*EXERCISE*
Give back, unchanged, the line containing "right front paw: (667, 648)" and every line after it up to the end of the listing.

*SOURCE MATERIAL*
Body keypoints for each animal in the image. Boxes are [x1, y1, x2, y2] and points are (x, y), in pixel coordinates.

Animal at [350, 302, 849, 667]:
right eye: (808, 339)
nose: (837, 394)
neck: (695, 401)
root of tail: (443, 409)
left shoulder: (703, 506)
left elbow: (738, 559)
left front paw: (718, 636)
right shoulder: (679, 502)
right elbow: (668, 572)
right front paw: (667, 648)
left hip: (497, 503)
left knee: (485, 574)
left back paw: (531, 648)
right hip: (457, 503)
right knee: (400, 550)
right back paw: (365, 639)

*ANSWER SPACE*
right front paw: (667, 648)
left hip: (497, 503)
left knee: (485, 574)
left back paw: (531, 648)
right hip: (457, 503)
right knee: (400, 550)
right back paw: (365, 639)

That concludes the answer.